• _WHAT YOU HAVE TO DO_
Some entries follow. Reproduce exactly the lines starting at the one with "Previous Bejegyzés" and stopping after the one with "Élőben is megtekinthető".

• _GIVEN RECORDS_
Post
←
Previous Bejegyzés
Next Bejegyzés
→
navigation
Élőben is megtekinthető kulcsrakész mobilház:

---

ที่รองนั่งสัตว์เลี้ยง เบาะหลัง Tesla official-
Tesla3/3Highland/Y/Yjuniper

• _EXERCISE RESULT_
Previous Bejegyzés
Next Bejegyzés
→
navigation
Élőben is megtekinthető kulcsrakész mobilház:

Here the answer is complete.